Roderick Conway-Morris

Saints on the move

Exhibitions 2: Opening of Museo Remondini

issue 10 November 2007

In August 1766, the printmakers of Augsburg brought a case of plagiarism against the Veneto publishers and printmakers Remondini. One of the witnesses they summoned was Giuseppe Fietta, an itinerant pedlar, who was then doing the rounds of Bavaria selling Remondini’s Santi, or prints of saints. They were very popular with country-folk, Fietta explained, because they were not only cheaper than other prints, but also highly coloured and even decorated with silver and gold.

Fietta was one of hundreds of pedlars working for the Remondini, an extraordinarily enterprising workforce that was a cornerstone of the company’s enormous success. The Remondini family began their operation in 1657 in Bassano del Grappa on the banks of the Brenta, 40 miles north-west of Venice.
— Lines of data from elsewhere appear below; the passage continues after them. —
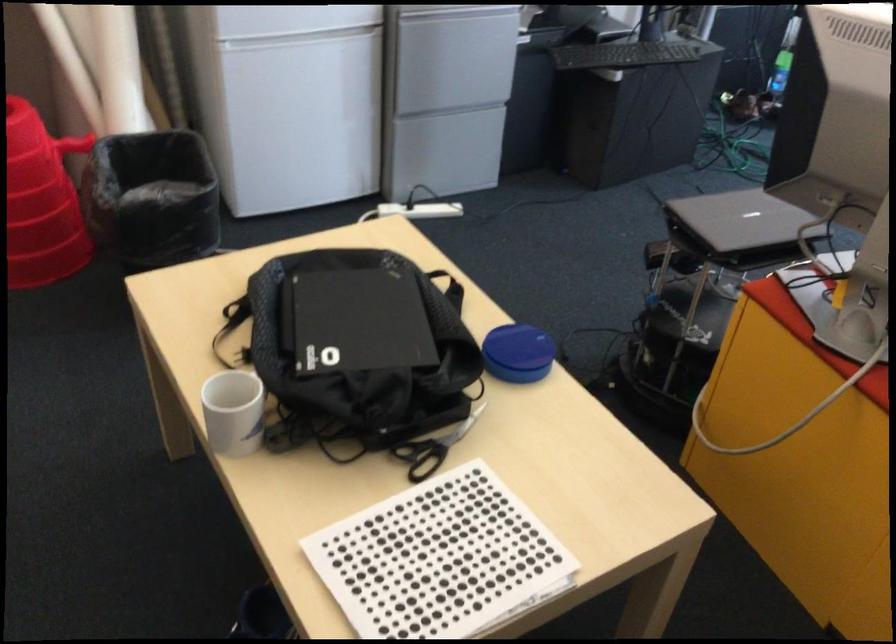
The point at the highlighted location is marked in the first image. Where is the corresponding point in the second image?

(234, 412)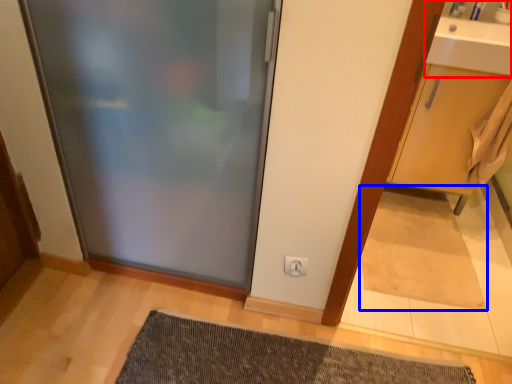
Question: Which of the following is the closest to the observer, sink (highlighted by a red box) or doormat (highlighted by a blue box)?

Choices:
 (A) sink
 (B) doormat

Answer: (A)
To distribute their wares they recruited men from the nearby Tesino valley who had long traditions of spending the winter months roving on foot around central Europe selling inexpensive goods, such as wooden toys. Men from numerous outlying mountain valleys joined this ambulatory regiment, but regardless of where they actually came from they were familiarly known as ‘Tesini’.
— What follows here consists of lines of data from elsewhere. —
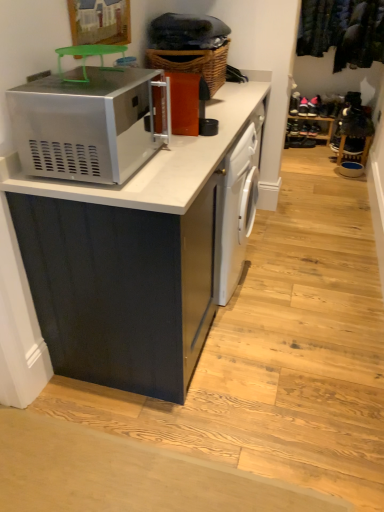
What do you see at coordinates (342, 31) in the screenshot? I see `dark green fabric at upper right` at bounding box center [342, 31].

The height and width of the screenshot is (512, 384). What do you see at coordinates (236, 207) in the screenshot?
I see `white glossy dishwasher at center` at bounding box center [236, 207].

In order to face satin silver microwave at upper left, should I rotate leftwards or rightwards?

You should look left and rotate roughly 11.350 degrees.

You are a GUI agent. You are given a task and a screenshot of the screen. Output one action in this format:
    pyautogui.click(x=<x>, y=<y>)
    Task: Click on the satin silver microwave at upper left
    
    Given the screenshot: What is the action you would take?
    pyautogui.click(x=86, y=125)

Locate an element on the screen. woven brown basket at upper center is located at coordinates (194, 65).

Is wooden shoe rack at center positioned with its back to dark green fabric at upper right?

No, wooden shoe rack at center's orientation is not away from dark green fabric at upper right.

Consider the image. Considering the sizes of objects wooden shoe rack at center and dark green fabric at upper right in the image provided, who is thinner, wooden shoe rack at center or dark green fabric at upper right?

Thinner between the two is wooden shoe rack at center.

Who is taller, wooden shoe rack at center or dark green fabric at upper right?

dark green fabric at upper right.

What's the angular difference between wooden shoe rack at center and white glossy dishwasher at center's facing directions?

The angular difference between wooden shoe rack at center and white glossy dishwasher at center is 88.6 degrees.

From a real-world perspective, between wooden shoe rack at center and white glossy dishwasher at center, who is vertically lower?

wooden shoe rack at center is physically lower.

Locate an element on the screen. The width and height of the screenshot is (384, 512). shelf below the white glossy dishwasher at center (from a real-world perspective) is located at coordinates [x=318, y=121].

Is wooden shoe rack at center wider or thinner than white glossy dishwasher at center?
The Tesini’s journeys eventually took them all over Europe, to the farthest shores of the Iberian peninsula, onwards to the Americas (at least as far south as Paraguay), to the Near East and Africa. In 1781, a priest in the Tesino valley recorded that his parishioners were going not only to ‘Spain, Germany, Hungary and Poland, but also throughout the greater part of the Russian Empire, even as far as Siberia and Astrakhan’.

By then Remondini were employing 1,000 men and women in their printworks on the central square of Bassano, with hundreds more in their own local paper mills and as salesmen, making them probably the largest single publishers in Europe.